◆ DONNÉES
* * * * * * *

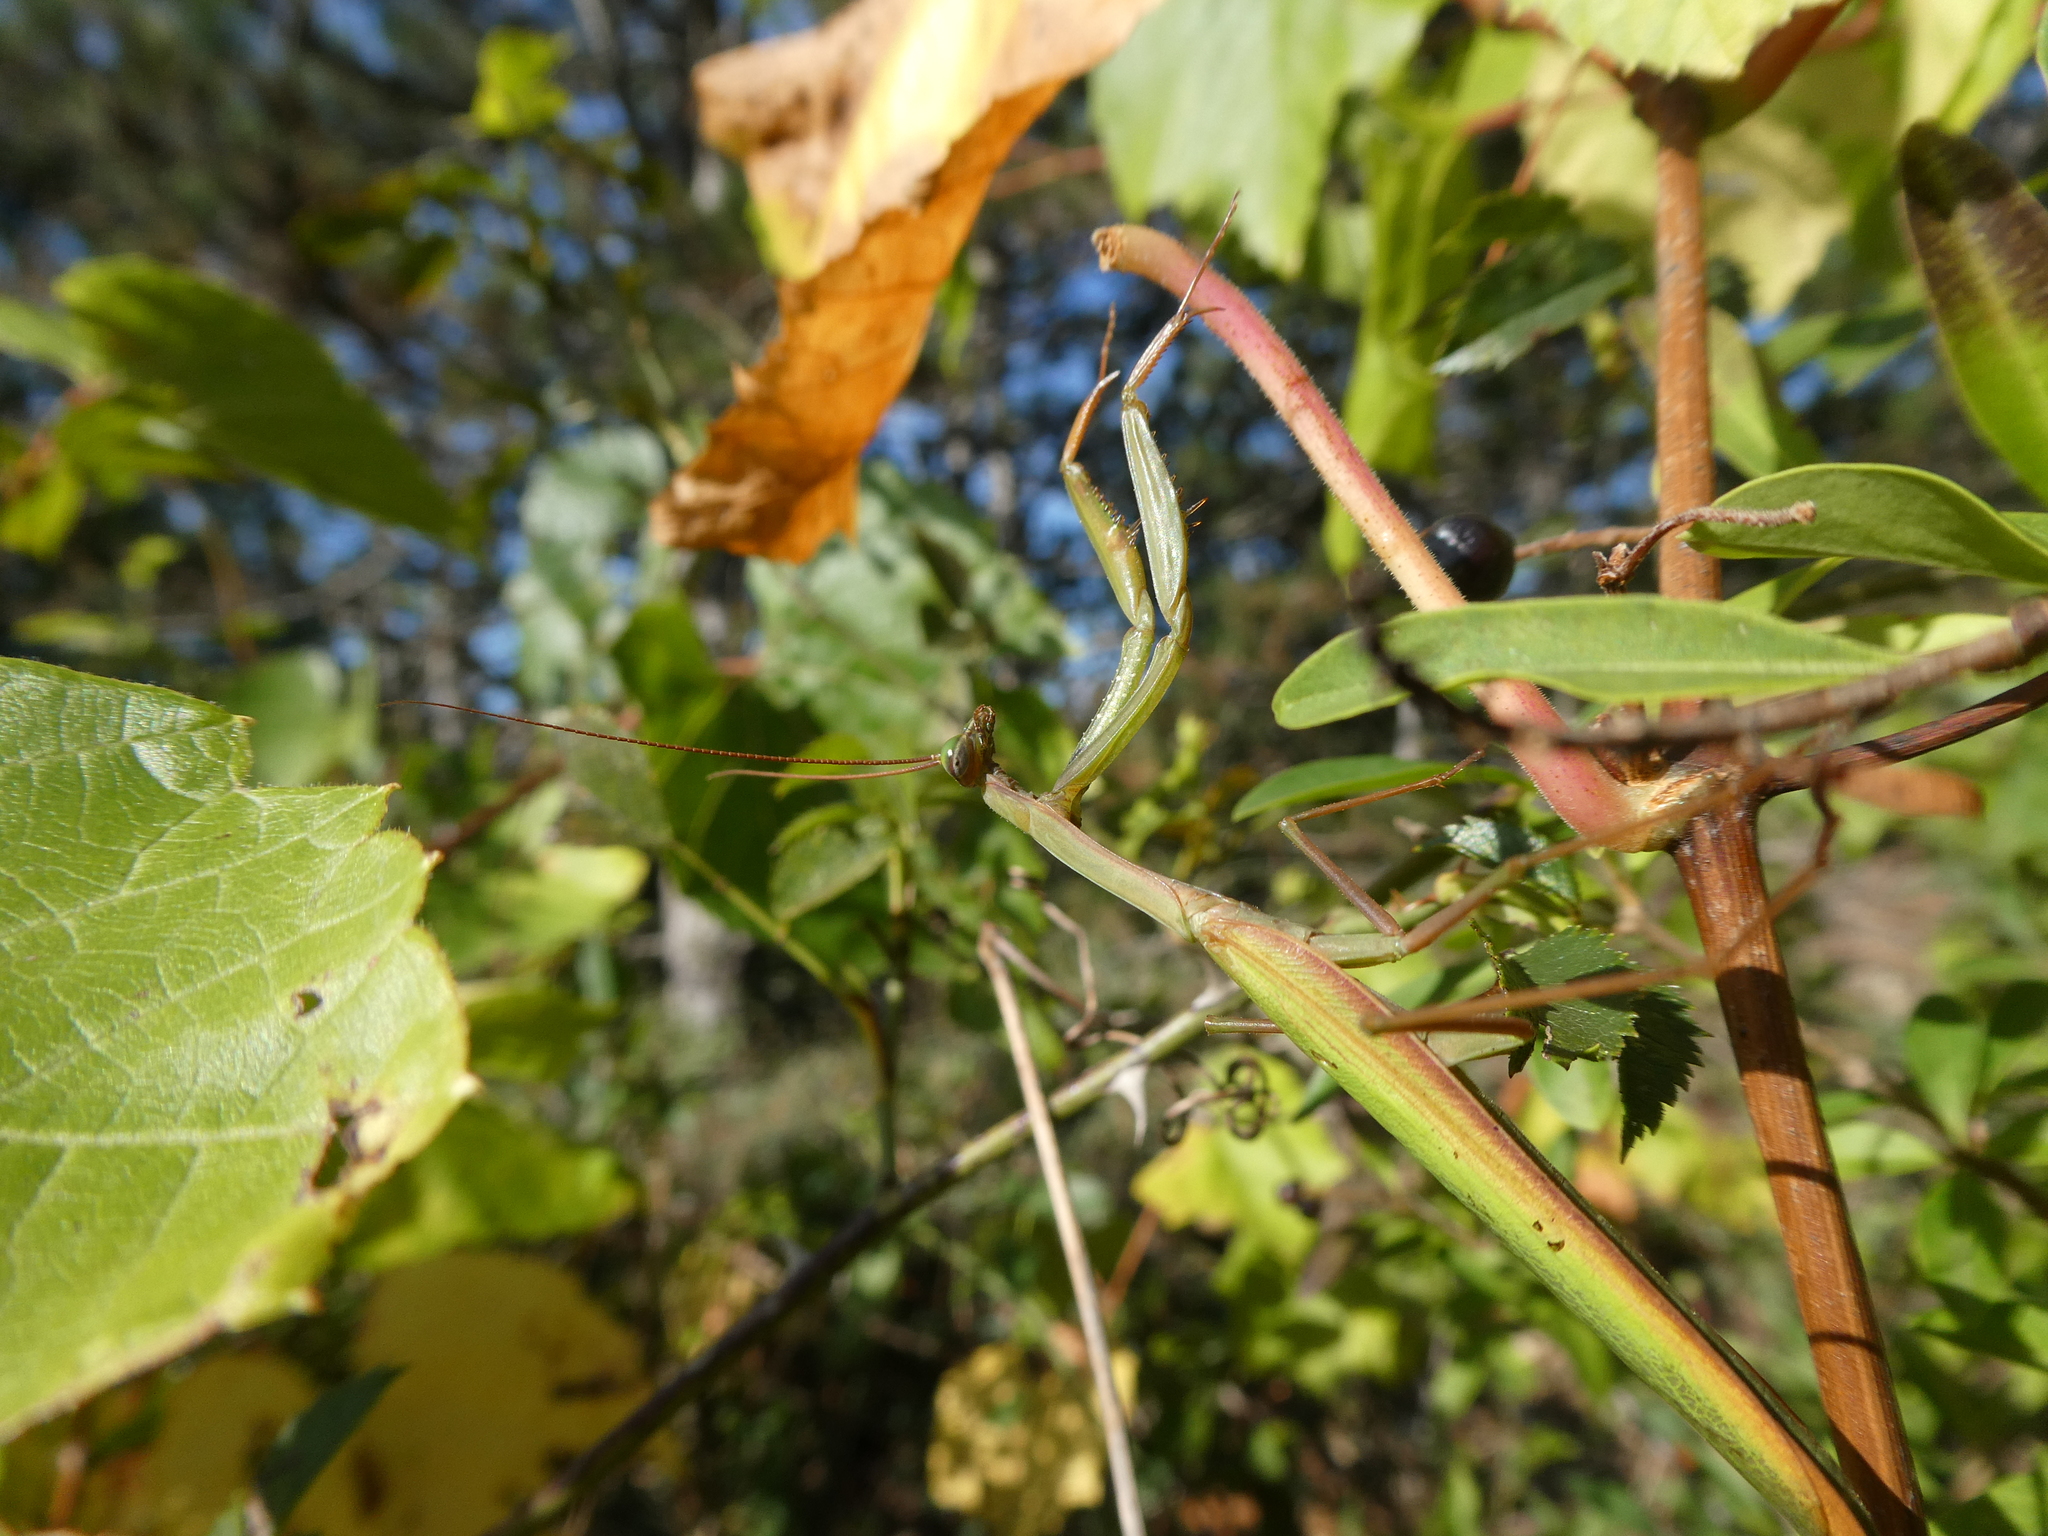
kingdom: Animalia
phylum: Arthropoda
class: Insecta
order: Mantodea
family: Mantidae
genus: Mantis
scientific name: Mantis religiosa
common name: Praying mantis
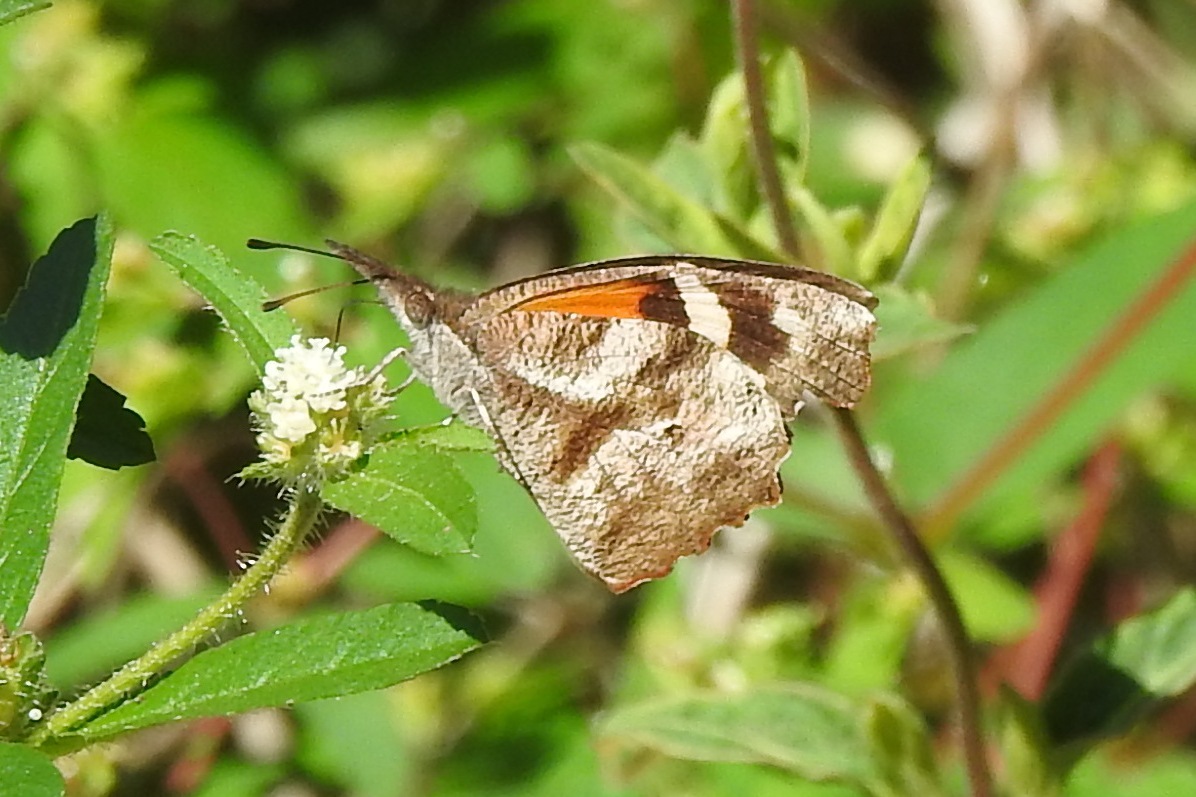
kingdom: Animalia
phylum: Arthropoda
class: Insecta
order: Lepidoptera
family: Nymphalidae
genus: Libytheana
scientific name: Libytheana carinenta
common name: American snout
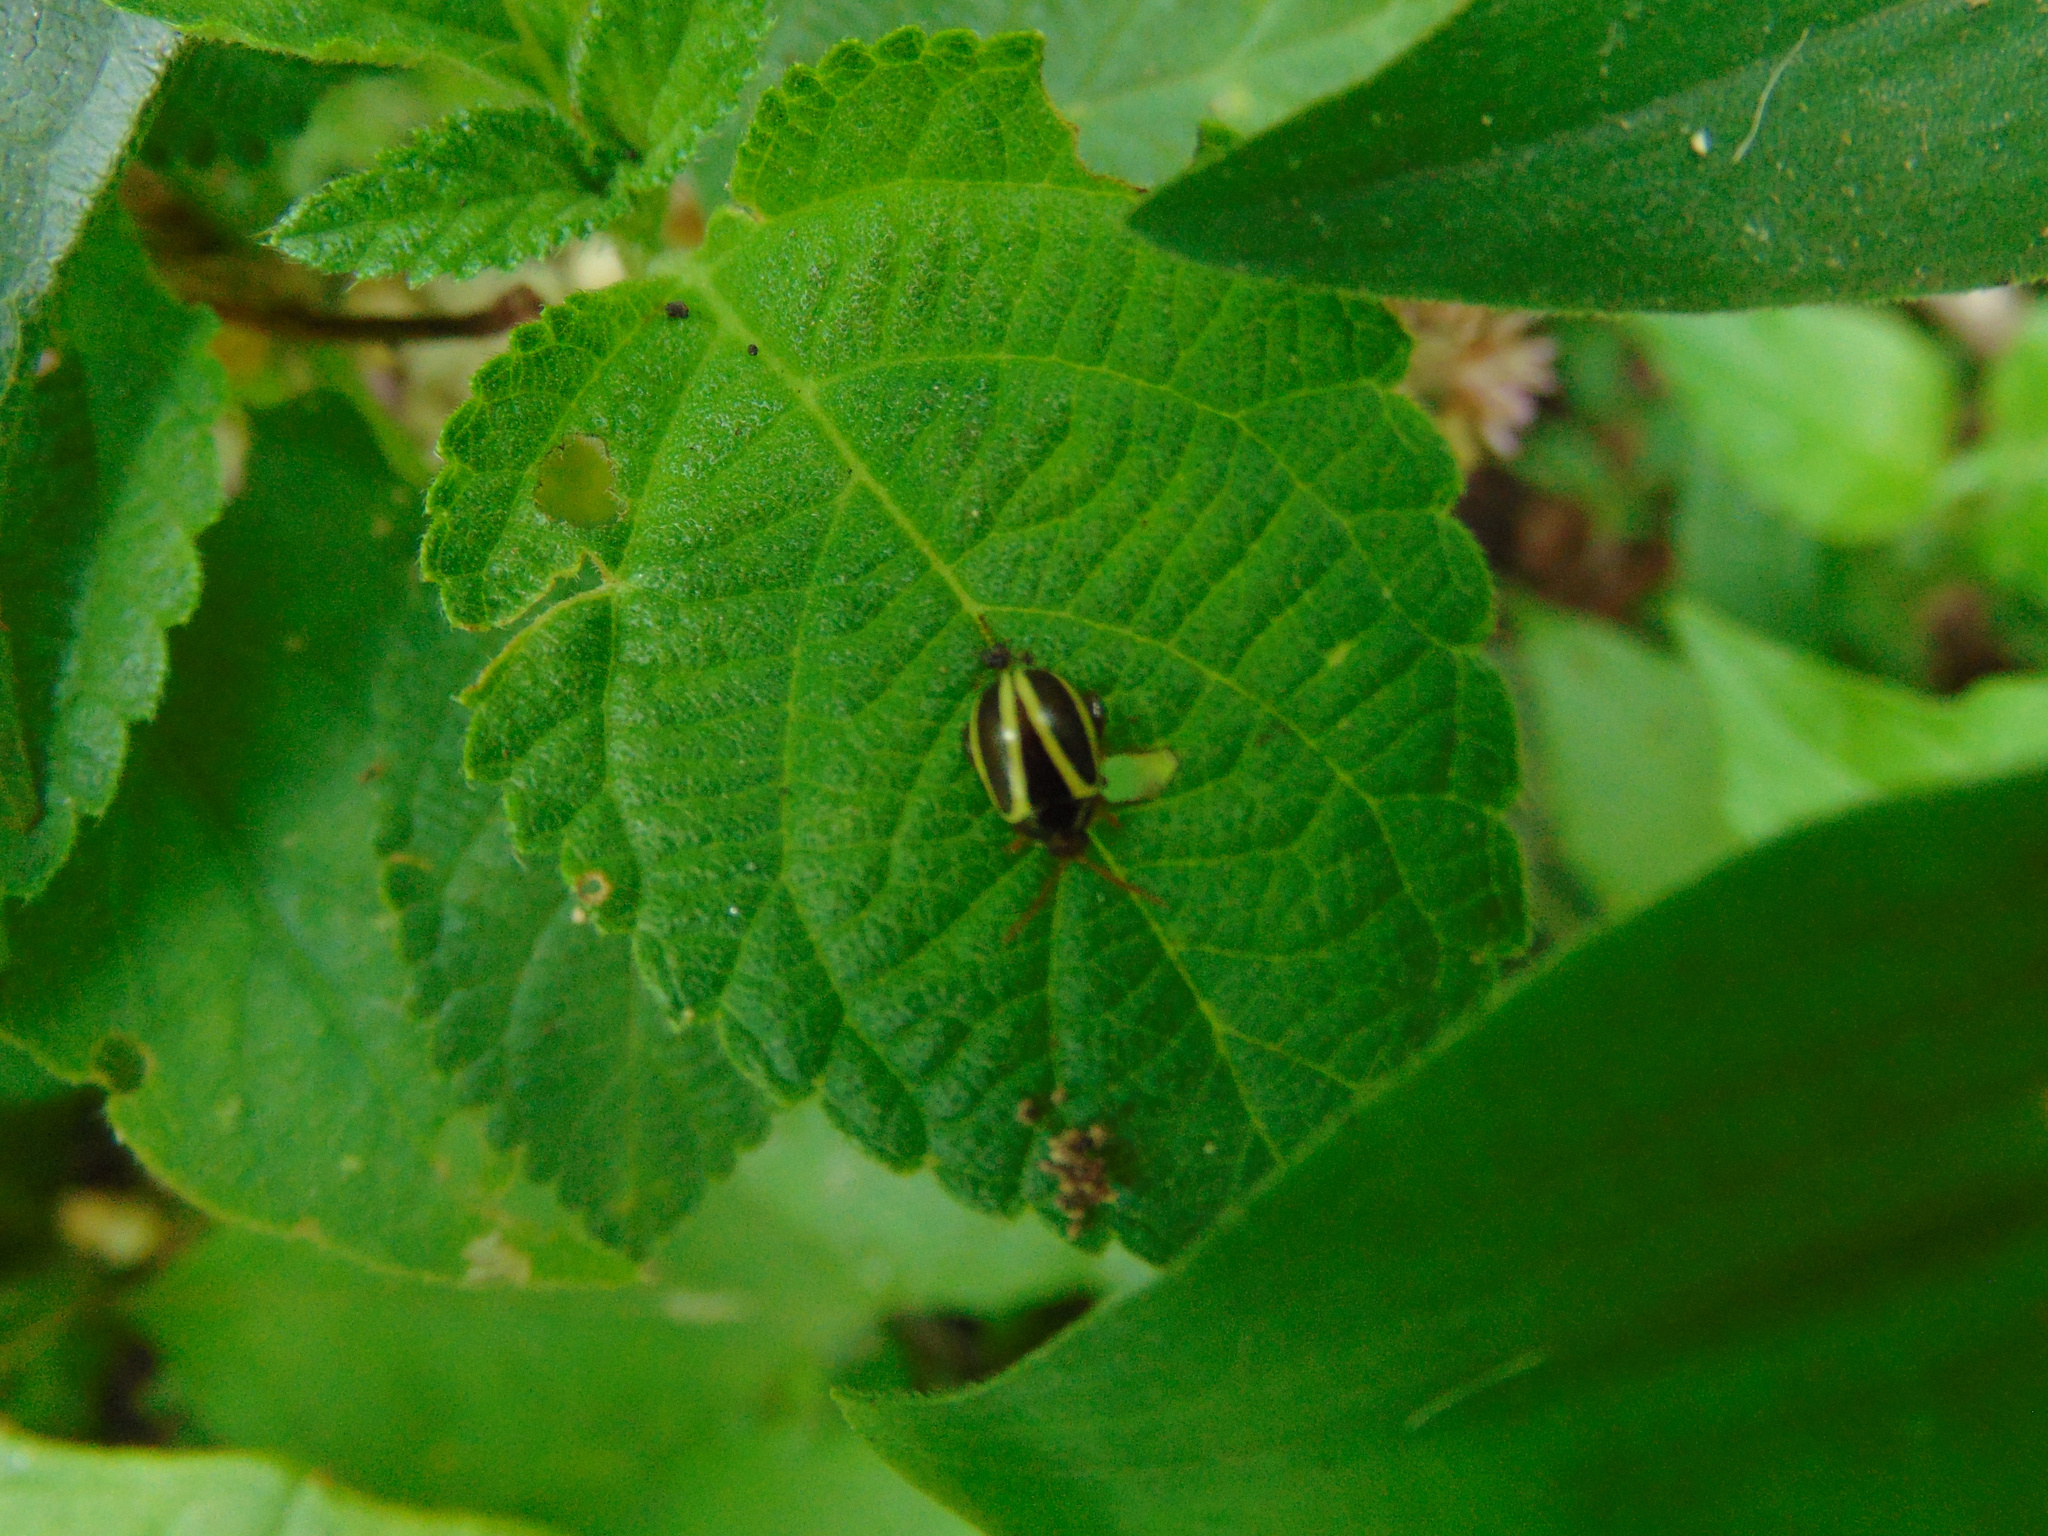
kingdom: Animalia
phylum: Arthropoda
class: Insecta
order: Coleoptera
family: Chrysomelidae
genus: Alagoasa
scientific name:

* * * * * * *

Réécrivez les lignes de toutes les entrées en remplaçant « common name » par « vernacular name », sans rien modifier d'autre. N'incluez pas les images dans votre réponse.

◆ SOLUTION
kingdom: Animalia
phylum: Arthropoda
class: Insecta
order: Mantodea
family: Mantidae
genus: Mantis
scientific name: Mantis religiosa
vernacular name: Praying mantis
kingdom: Animalia
phylum: Arthropoda
class: Insecta
order: Lepidoptera
family: Nymphalidae
genus: Libytheana
scientific name: Libytheana carinenta
vernacular name: American snout
kingdom: Animalia
phylum: Arthropoda
class: Insecta
order: Coleoptera
family: Chrysomelidae
genus: Alagoasa
scientific name:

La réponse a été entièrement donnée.